- in Bankruptcy by sean@maysfirm.com
Discharging Taxes In Bankruptcy?
As Benjamin Franklin once wrote, “in this world nothing can be said to be certain, except death and taxes.” Although you may never be able to completely rid yourself of tax debt, you may, however, be able to discharge some income tax obligations through bankruptcy.
Types Of Tax Debt That Can Be Discharged in Bankruptcy.
The good news: You may be able to discharge some tax debts by filing bankruptcy. The bad news: Not all tax debt is dischargeable. And, the rules regarding the discharge of tax debt can be complicated. For starters, only income taxes can be discharged through bankruptcy. Other taxes, such as payroll taxes, real estate taxes, etc., are nondischargeable. It is important to note that if you commit tax fraud or engage in willful tax evasion, then you will lose your ability to discharge the tax under the Bankruptcy Code.
The Rules For Discharging Income Taxes (The 3-2-240 Rules).
Assuming you owe federal or state income taxes, under the Bankruptcy Code, the taxes must be owed from a filed return over 3 years prior.
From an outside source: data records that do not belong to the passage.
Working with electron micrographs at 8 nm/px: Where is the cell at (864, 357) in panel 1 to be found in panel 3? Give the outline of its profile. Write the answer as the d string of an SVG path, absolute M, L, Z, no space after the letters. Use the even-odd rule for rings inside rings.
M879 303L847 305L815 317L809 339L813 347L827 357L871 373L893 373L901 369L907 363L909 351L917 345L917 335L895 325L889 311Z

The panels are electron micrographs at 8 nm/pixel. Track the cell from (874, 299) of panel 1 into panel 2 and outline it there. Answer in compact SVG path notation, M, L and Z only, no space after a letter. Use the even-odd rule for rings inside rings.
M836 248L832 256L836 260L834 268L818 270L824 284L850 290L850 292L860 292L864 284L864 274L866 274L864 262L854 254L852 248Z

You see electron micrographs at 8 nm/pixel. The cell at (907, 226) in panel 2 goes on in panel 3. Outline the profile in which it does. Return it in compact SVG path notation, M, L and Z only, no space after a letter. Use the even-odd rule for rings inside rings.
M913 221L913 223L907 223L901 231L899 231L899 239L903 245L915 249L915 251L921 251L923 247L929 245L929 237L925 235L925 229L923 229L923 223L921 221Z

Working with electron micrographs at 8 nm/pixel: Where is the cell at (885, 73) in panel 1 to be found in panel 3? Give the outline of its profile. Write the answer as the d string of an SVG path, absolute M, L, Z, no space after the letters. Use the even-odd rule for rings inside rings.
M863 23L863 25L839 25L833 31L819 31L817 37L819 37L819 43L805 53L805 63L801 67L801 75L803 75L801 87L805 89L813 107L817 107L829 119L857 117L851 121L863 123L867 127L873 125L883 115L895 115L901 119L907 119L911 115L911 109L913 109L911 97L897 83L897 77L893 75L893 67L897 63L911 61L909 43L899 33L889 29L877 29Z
So, for example, if you filed your tax return on April 18, 2016, for your 2015 taxes, you will have to wait until April 18, 2019, before you could file bankruptcy and discharge those taxes.
Note that I said, “from a filed return.” That’s another rule. The tax return needs to be filed at least 2 years prior to filing bankruptcy. Are you avoiding filing that return because you owe taxes? Don’t. You could end up owing the IRS even more, and make the debt nondischargeable in the process.
Finally, you must also meet the 240 day rule, which provides that the tax must have been assessed at least 240 days before your file your bankruptcy. Generally, the date of the assessment would be the date you filed your return, but there can be some scenarios, such as an audited or amended return, where the assessment date could be different that the return date.
This is a complicated topic, but if you’re facing a mountain of income tax debt, you may be able to reduce or eliminate your tax debt through bankruptcy. Remember, if you avoid your obligation to file returns, you could limit your ability to discharge your tax debt in bankruptcy. A failure to file could have other consequences as well, such as preventing your from obtaining a mortgage modification or other loan to restructure your debt.